The Brazilian presidential campaign is now officially underway, with candidates holding rallies, attending debates, and preparing their television and radio spots. Now, more than ever, polls will play a big part in the candidates’ strategies – and they will also influence the press, the markets, and political pundits. Some institutes have set themselves apart from the rest over the years and, thanks to methodological evolutions, the main pollsters tend to publish similar numbers as Election Day draws closer. However, important differences in how questions are formulated (or how the voters are approached) remain.

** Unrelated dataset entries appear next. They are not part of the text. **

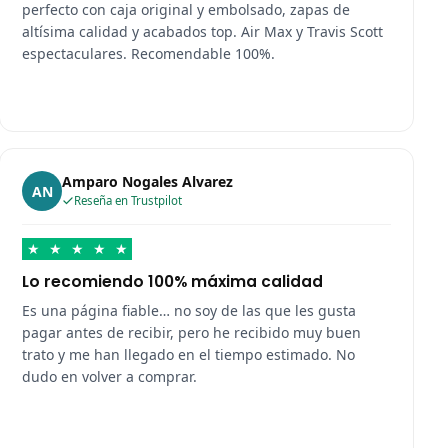
perfecto con caja original y embolsado, zapas de
altísima calidad y acabados top. Air Max y Travis Scott
espectaculares. Recomendable 100%.
Amparo Nogales Alvarez
AN
Reseña en Trustpilot
★
★
★
★
★
Lo recomiendo 100% máxima calidad
Es una página fiable… no soy de las que les gusta
pagar antes de recibir, pero he recibido muy buen
trato y me han llegado en el tiempo estimado. No
dudo en volver a comprar.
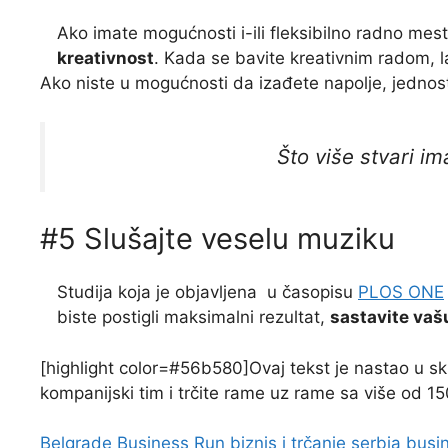
Ako imate mogućnosti i-ili fleksibilno radno mes
kreativnost
. Kada se bavite kreativnim radom,
Ako niste u mogućnosti da izađete napolje, jedno
Što više stvari i
#5 Slušajte veselu muziku
Studija koja je objavljena u časopisu
PLOS ONE
biste postigli maksimalni rezultat,
sastavite vašu
[highlight color=#56b580]Ovaj tekst je nastao u sk
kompanijski tim i trčite rame uz rame sa više od 150
Belgrade Business Run
biznis i trčanje
serbia busi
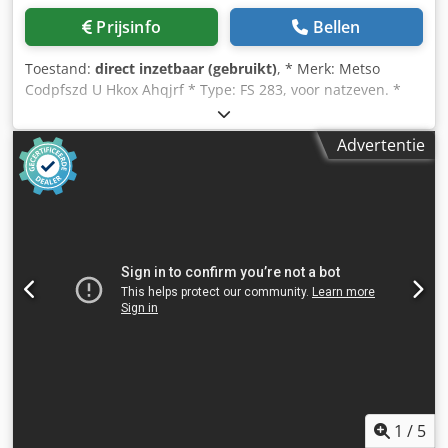
Prijsinfo
Bellen
Toestand:
direct inzetbaar (gebruikt)
, * Merk: Metso
Codpfszd U Hkox Ahqjrf * Type: FS 283, voor natzeven. *
Zeefoppervlak: 6000 x 1600 mm – 3 dekken. * Incl.: 37 kW
elektromotor en afvoertrog. * Op voorraad: 3 stuks.
Advertentie
1
/
5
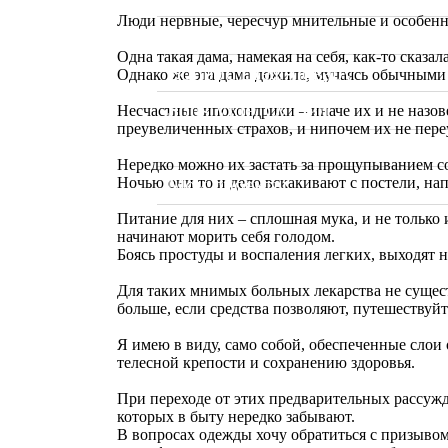
Люди нервные, чересчур мнительные и особенно
Видео
Одна такая дама, намекая на себя, как-то сказа
Вопрос Шеф-повару
Однако же эта дама дожила, мучаясь обычными 
Sous Vide. Су Вид
Несчастные ипохондрики – иначе их и не назов
преувеличенных страхов, и нипочем их не пере
Калькулятор калорий
Нередко можно их застать за прощупыванием со
Мои проекты
Ночью они то и дело вскакивают с постели, н
Питание для них – сплошная мука, и не только
начинают морить себя голодом.
Боясь простуды и воспаления легких, выходят на
Для таких мнимых больных лекарства не существ
больше, если средства позволяют, путешествуйт
Я имею в виду, само собой, обеспеченные слои 
телесной крепости и сохранению здоровья.
При переходе от этих предварительных рассужд
которых в быту нередко забывают.
В вопросах одежды хочу обратиться с призывом 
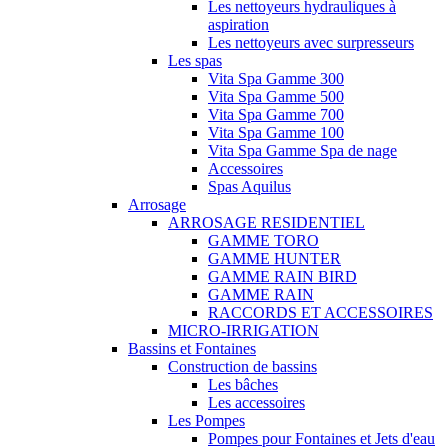
Les nettoyeurs hydrauliques à
aspiration
Les nettoyeurs avec surpresseurs
Les spas
Vita Spa Gamme 300
Vita Spa Gamme 500
Vita Spa Gamme 700
Vita Spa Gamme 100
Vita Spa Gamme Spa de nage
Accessoires
Spas Aquilus
Arrosage
ARROSAGE RESIDENTIEL
GAMME TORO
GAMME HUNTER
GAMME RAIN BIRD
GAMME RAIN
RACCORDS ET ACCESSOIRES
MICRO-IRRIGATION
Bassins et Fontaines
Construction de bassins
Les bâches
Les accessoires
Les Pompes
Pompes pour Fontaines et Jets d'eau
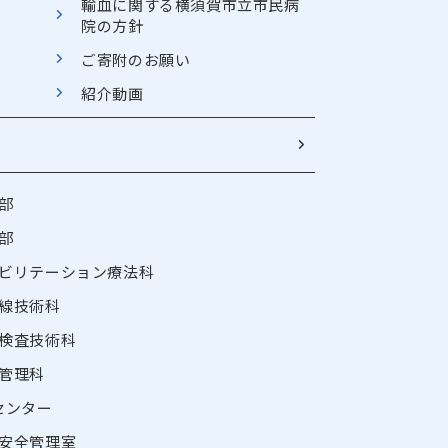
輸血に関する横須賀市立市民病
院の方針
ご寄附のお願い
紹介動画
部
部
ビリテーション療法科
線技術科
検査技術科
管理科
センター
安全管理室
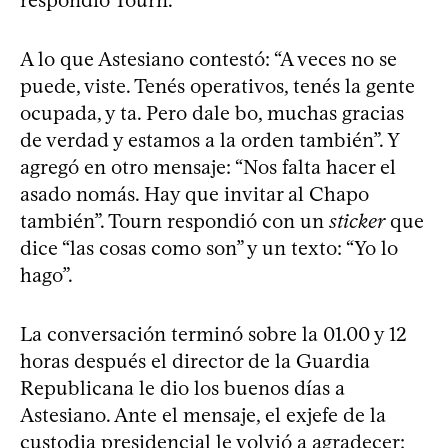
respondió Tourn.
A lo que Astesiano contestó: “A veces no se
puede, viste. Tenés operativos, tenés la gente
ocupada, y ta. Pero dale bo, muchas gracias
de verdad y estamos a la orden también”. Y
agregó en otro mensaje: “Nos falta hacer el
asado nomás. Hay que invitar al Chapo
también”. Tourn respondió con un
sticker
que
dice “las cosas como son” y un texto: “Yo lo
hago”.
La conversación terminó sobre la 01.00 y 12
horas después el director de la Guardia
Republicana le dio los buenos días a
Astesiano. Ante el mensaje, el exjefe de la
custodia presidencial le volvió a agradecer:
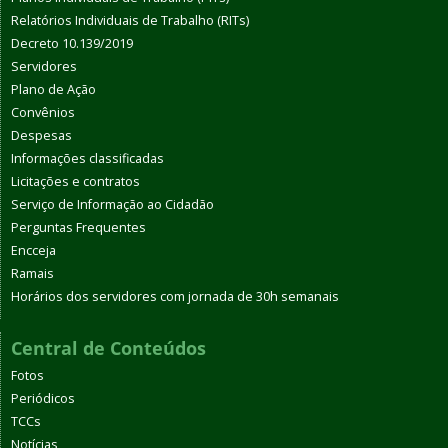
Relatórios Individuais de Trabalho (RITs)
Decreto 10.139/2019
Servidores
Plano de Ação
Convênios
Despesas
Informações classificadas
Licitações e contratos
Serviço de Informação ao Cidadão
Perguntas Frequentes
Encceja
Ramais
Horários dos servidores com jornada de 30h semanais
Central de Conteúdos
Fotos
Periódicos
TCCs
Notícias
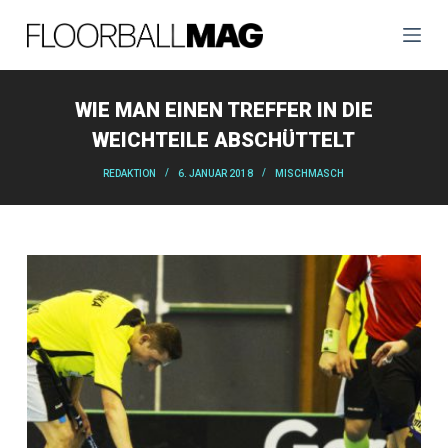
Z
u
m
I
WIE MAN EINEN TREFFER IN DIE
n
WEICHTEILE ABSCHÜTTELT
h
REDAKTION
6. JANUAR 2018
MISCHMASCH
a
l
t
s
p
r
i
n
g
e
n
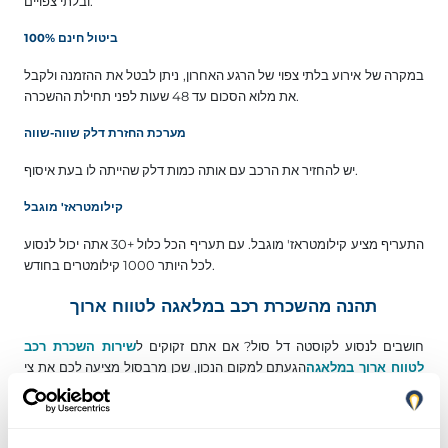
ובלתי צפויים.
100% ביטול חינם
במקרה של אירוע בלתי צפוי של הרגע האחרון, ניתן לבטל את ההזמנה ולקבל
את מלוא הסכום עד 48 שעות לפני תחילת ההשכרה.
מערכת החזרת דלק שווה-שווה
יש להחזיר את הרכב עם אותה כמות דלק שהייתה לו בעת איסוף.
קילומטראז' מוגבל
התעריף מציע קילומטראז' מוגבל. עם תעריף הכל כלול +30 אתה יכול לנסוע
לכל היותר 1000 קילומטרים בחודש.
תהנה מהשכרת רכב במלאגה לטווח ארוך
חושבים לנסוע לקוסטה דל סול? אם אתם זקוקים ל
שירות השכרת רכב
לטווח ארוך במלאגה
הגעתם למקום הנכון, שכן מרבסול מציעה לכם את צי
הרכבים המודרני והמטופח ביותר להשכרה לטווח ארוך במלאגה ובמרבלה
עבור לבחירתך, זו שהכי מתאימה לצרכים שלך. כל זאת מבלי שתצטרך לדאוג
לתחזוקת רכב, שכן בבחירה באפשרות הכל כלול תקבל את הכיסוי הטוב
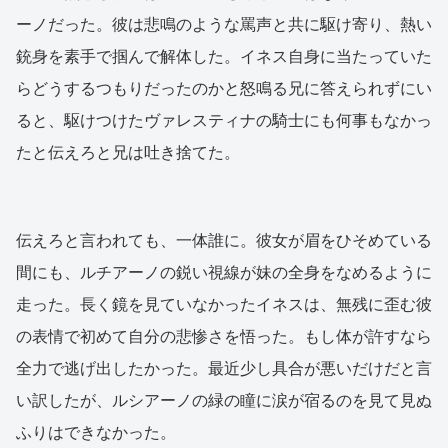
ーノだった。彼は悲鳴のような罵声と共に駆け寄り、熱い
銃身を素手で掴んで解体した。イネス自身に当たっていた
らどうするつもりだったのかと怒鳴る兄に答えられずにい
ると、駆けつけたヴァレスティナの騎士にも何事もなかっ
たと伝えろと兄は吐き捨てた。
伝えろと言われても、一体誰に。彼女が眉をひそめている
間にも、ルチアーノの鋭い視線が妹の全身をなめるように
走った。長く鏡を見ていなかったイネスは、無残に歪む彼
の表情で初めて自分の悲惨さを悟った。もし体が許すなら
全力で逃げ出したかった。最近少し具合が悪いだけだと言
い訳したが、ルシアーノの緑の瞳に涙が宿るのを見て見ぬ
ふりはできなかった。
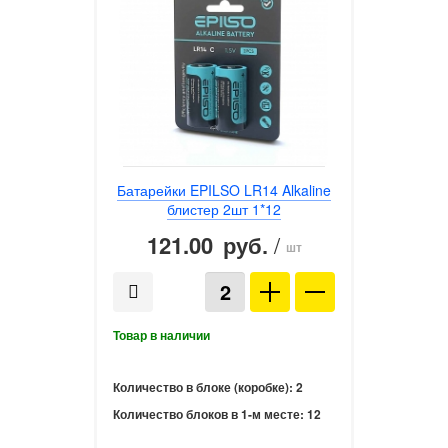
Батарейки EPILSO LR14 Alkaline
блистер 2шт 1*12
121.00
/
руб.
шт
Количество в блоке (коробке):
2
Количество блоков в 1-м месте:
12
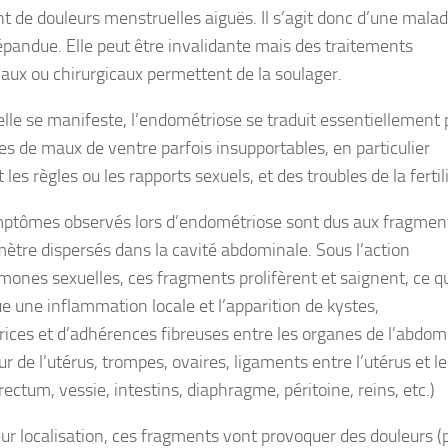
nt de douleurs menstruelles aiguës. Il s’agit donc d’une malad
épandue. Elle peut être invalidante mais des traitements
ux ou chirurgicaux permettent de la soulager.
elle se manifeste, l’endométriose se traduit essentiellement 
ses de maux de ventre parfois insupportables, en particulier
les règles ou les rapports sexuels, et des troubles de la fertili
ptômes observés lors d’endométriose sont dus aux fragmen
ètre dispersés dans la cavité abdominale. Sous l’action
rmones
sexuelles, ces fragments prolifèrent et saignent, ce q
ue une
inflammation
locale et l’apparition de
kystes
,
rices
et d’
adhérences fibreuses
entre les organes de l’abdo
ur de l’utérus, trompes, ovaires, ligaments entre l’utérus et le
rectum, vessie, intestins,
diaphragme
, péritoine, reins, etc.)
eur localisation, ces fragments vont provoquer des
douleurs
(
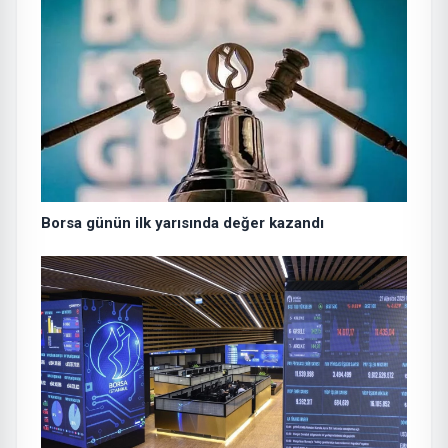
Borsa günün ilk yarısında değer kazandı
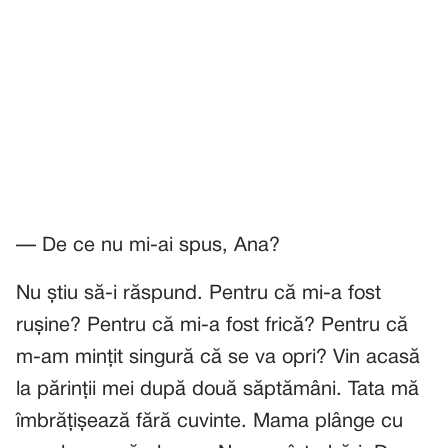
— De ce nu mi-ai spus, Ana?
Nu știu să-i răspund. Pentru că mi-a fost
rușine? Pentru că mi-a fost frică? Pentru că
m-am mințit singură că se va opri? Vin acasă
la părinții mei după două săptămâni. Tata mă
îmbrățișează fără cuvinte. Mama plânge cu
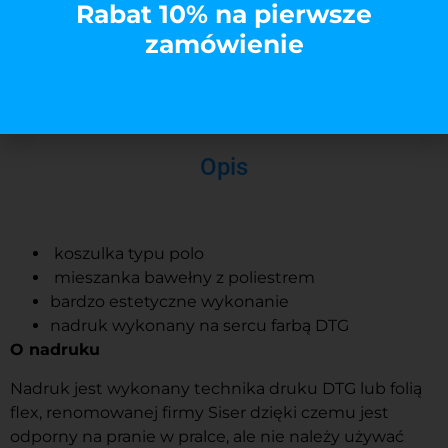
Rabat 10% na pierwsze
zamówienie
Opis
koszulka typu polo
mieszanka bawełny z poliestrem
bardzo estetyczne wykonanie
nadruk wykonany na sercu farbą DTG
O nadruku
Nadruk jest wykonany technika druku DTG lub folią
flex, renomowanej firmy Siser dzięki czemu jest
odporny na pranie w pralce, ale nie należy używać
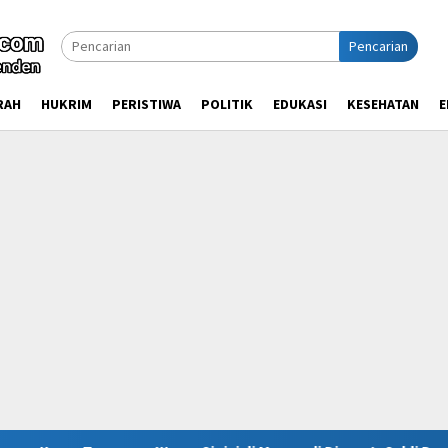
Pencarian
RAH
HUKRIM
PERISTIWA
POLITIK
EDUKASI
KESEHATAN
E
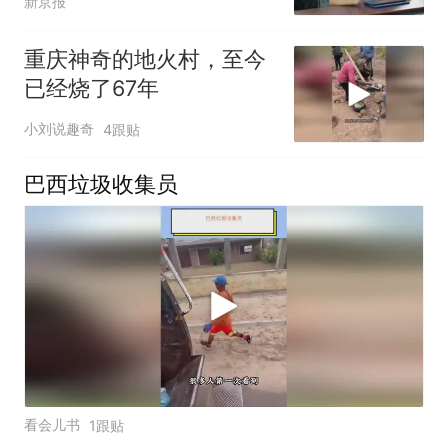
新京报
重庆神奇的地火村，至今
已经烧了67年
小刘说趣奇
4跟贴
巴西垃圾收集员
看会儿书
1跟贴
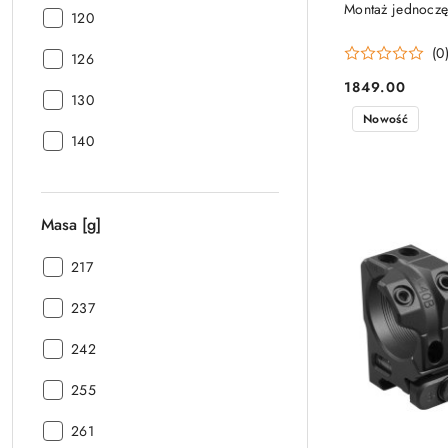
Montaż jednoczę
Długość
120
całkowita
(0
Długość
[mm]:
126
całkowita
1849.00
Cena:
Długość
[mm]:
130
Nowość
całkowita
Długość
[mm]:
140
całkowita
[mm]:
Masa [g]
Masa
217
[g]:
Masa
237
[g]:
Masa
242
[g]:
Masa
255
[g]:
Masa
261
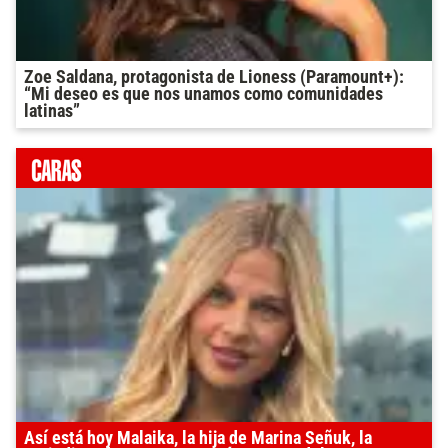
Zoe Saldana, protagonista de Lioness (Paramount+):
“Mi deseo es que nos unamos como comunidades
latinas”
Así está hoy Malaika, la hija de Marina Señuk, la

Last week, three major polling institutes released their latest surveys, all with fairly similar results. CNT/MDA, Ibope, and Datafolha all showed Lula with almost 40 percent of voting intentions for president and far-right candidate Jair Bolsonaro in second, close to the 20-percent mark. In scenarios with Lula, the two frontrunners are way ahead of the rest of the pack – with Marina Silva coming in third, never polling better than 8 percent.
But let’s focus on the scenarios which present Fernando Haddad as the Workers’ Party’s candidate, as Lula is unlikely to stay on the ballot. The former Mayor of São Paulo coordinated the party’s political program for the election and is Lula’s nominee for vice president. If (or when) Lula’s name is barred by the Electoral Justice system, Mr. Haddad would step in as the true candidate.